Pero esto es menos grave frente a la desprotección absoluta en la que quedó la víctima cuando la funcionaria salió del lugar dejándola sola con el victimario, momento que aprovechó el agresor para acuchillar a la mujer en 15 ocasiones. Con toda certeza, la ilustre funcionaria olvidó los antecedentes violentos del agresor y lo que es peor, desconoció que la Ley 1257 de 2008 determina que las mujeres víctimas tienen el derecho a no ser confrontadas con el agresor.
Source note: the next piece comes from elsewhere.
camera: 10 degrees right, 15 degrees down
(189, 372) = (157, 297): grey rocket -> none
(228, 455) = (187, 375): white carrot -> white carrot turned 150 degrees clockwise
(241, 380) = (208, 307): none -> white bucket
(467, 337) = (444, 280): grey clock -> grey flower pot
Este es solo un caso para cuestionar el reiterado incumplimiento del Estado al deber de debida diligencia reforzada para garantizar a las mujeres y niñas una vida libre de violencia. ¿Para que citan a una mujer que ya expresó que no quiere volver a convivir con un hombre a una audiencia de conciliación? Creo que se sobrevalora el papel de esta figura, no siempre la solución está en el dialogo, en ocasiones, la distancia es la mejor solución, sobre todo, cuando una de las partes considera a la otra como su propiedad. Las comisarías y otros entes encargados de brindar atención y protección a las mujeres violentadas deben ser verdaderos defensores y protectores. Es altamente agresivo con las mujeres obligarlas a conciliar lo irreconciliable.
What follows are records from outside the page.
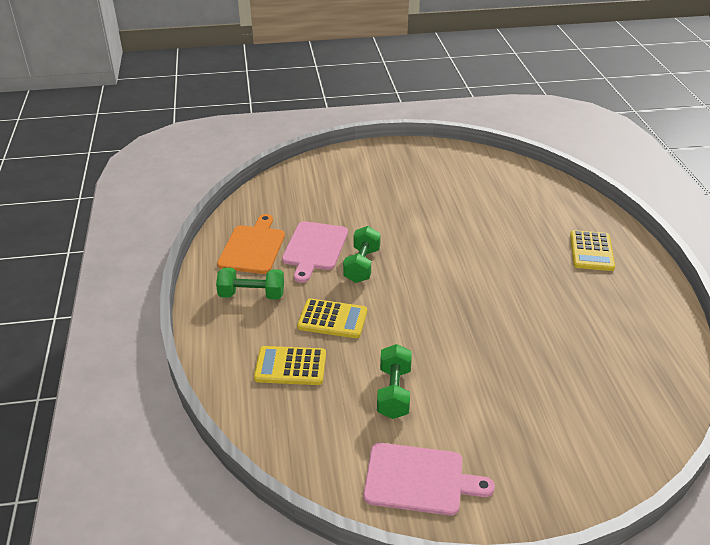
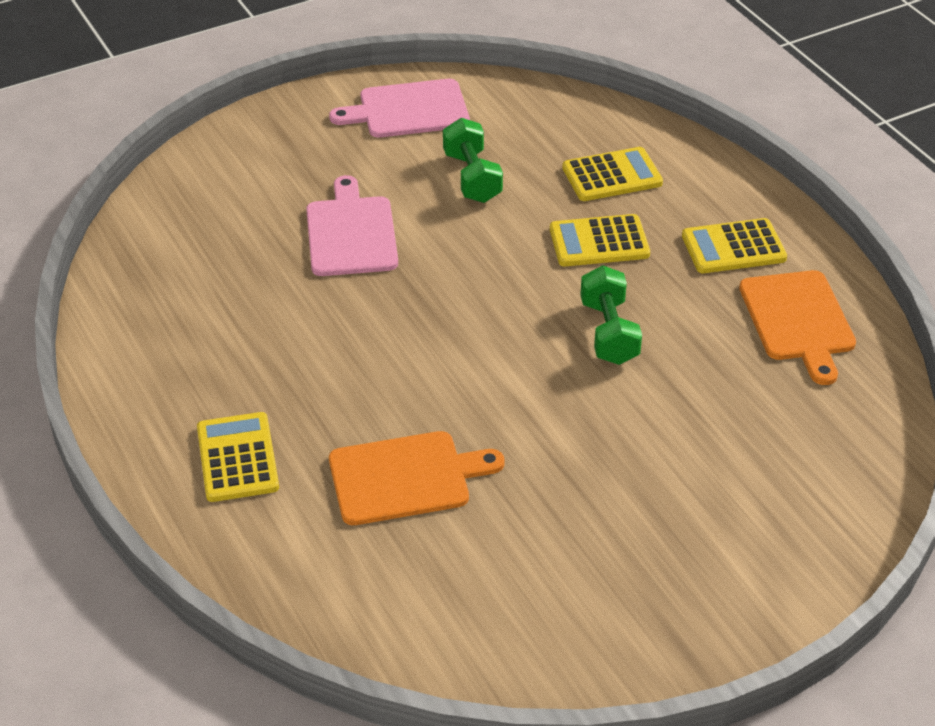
camera: 160 degrees right, 5 degrees up
(251, 295) = (733, 247): green dumbbell -> yellow calculator
(314, 248) = (702, 343): pink cutting board -> pink cutting board (351, 233)
(503, 225) = (405, 477): none -> orange cutting board

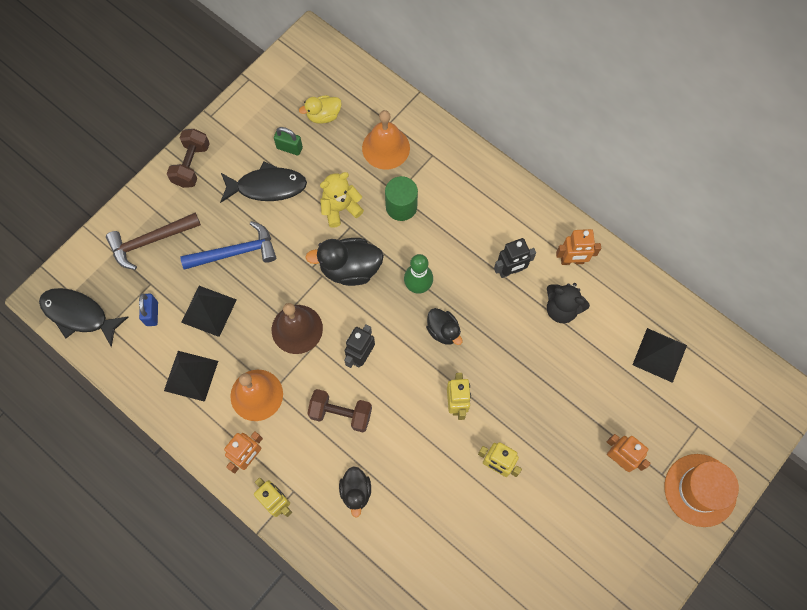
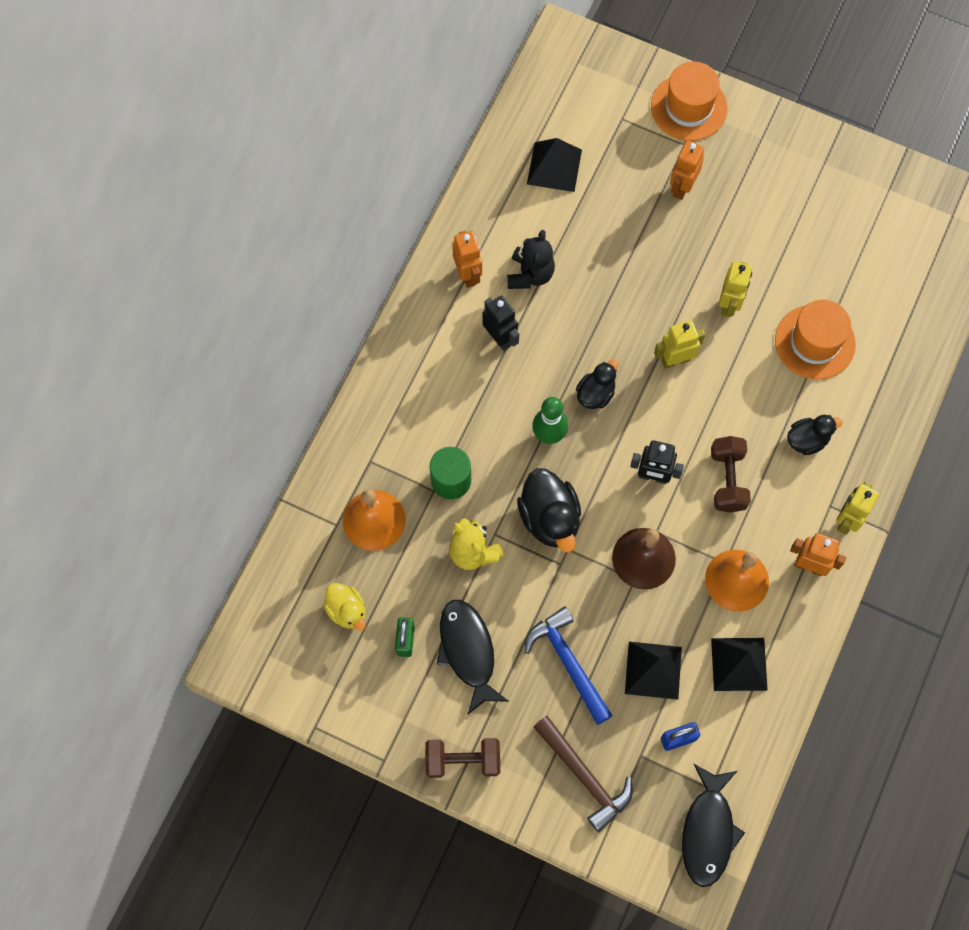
camera: 105 degrees left, 0 degrees up
(443, 529) = (815, 342): none -> orange hat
Lo preocupante de estas acciones y omisiones, además de que ponen en riesgo la integridad física y psíquica de las mujeres, es que, aunque existe un cuerpo jurídico que expresamente determina lo que no se debe hacer en estos casos, por falta de compromiso, por estereotipos de género, por prejuicios e incluso por impericia, el funcionariado decide contrariar la norma y los organismos de control disciplinario no hacen nada al respecto. Creo que el Estado se erige como el agresor no solo cuando el funcionariado por acción o por omisión no protege, acarrea daños e impide el acceso a derechos de manera directa, es también culpable cuando por dedocracia elige para estos cargos a personas no idóneas, que tienen los títulos académicos pero no los requisitos éticos y actitudinales obligatorios para cumplir la encomiable misión de contribuir para eliminar la violencia contra las mujeres.
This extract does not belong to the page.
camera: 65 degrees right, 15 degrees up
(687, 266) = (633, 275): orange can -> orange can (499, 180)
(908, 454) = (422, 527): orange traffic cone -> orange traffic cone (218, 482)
También es violencia institucional que no se obligue en las facultades de derecho el estudio específico de los compromisos internacionales para erradicar la violencia contra las mujeres, que las mismas facultades no promuevan el estudio del derecho desde un enfoque diferencial de género. Todo profesional del derecho debe conocer las obligaciones que impone el deber de debida diligencia reforzada, máxime si opta por trabajar para el Estado en una comisaría de familia o en la rama judicial. Es imperativo que se contraten notificadores en las comisarías de familia a fin de no imponer más cargas a las mujeres victimizadas, que, en muchos casos, deben hacer tal labor.
A medida que avanzo en la escritura de estas ideas, me doy cuenta del grado de exposición al que es expuesta una mujer cuando acude a las instancias estatales. Desde el mismo momento en que toma la decisión de denunciar el andamiaje institucional está en su contra. Cuando una mujer violentada lee que aún en una comisaria su agresor sigue teniendo la misma capacidad de daño se disuade de buscar protección estatal. Cuando ocurre esto, suele escucharse que el funcionariado indolente se atreve a culpar a las mujeres que no denuncian. Como diría mi abuelo materno, la calavera es ñata por donde la miren.
Finalizo esta reflexión recordando que el estándar de debida diligencia implica que se asegure la aplicación efectiva del marco legal vigente ante las denuncias de violencia contra las mujeres a fin de evitar que se perpetue la violencia contra las mujeres por su tolerancia explícita e implícita.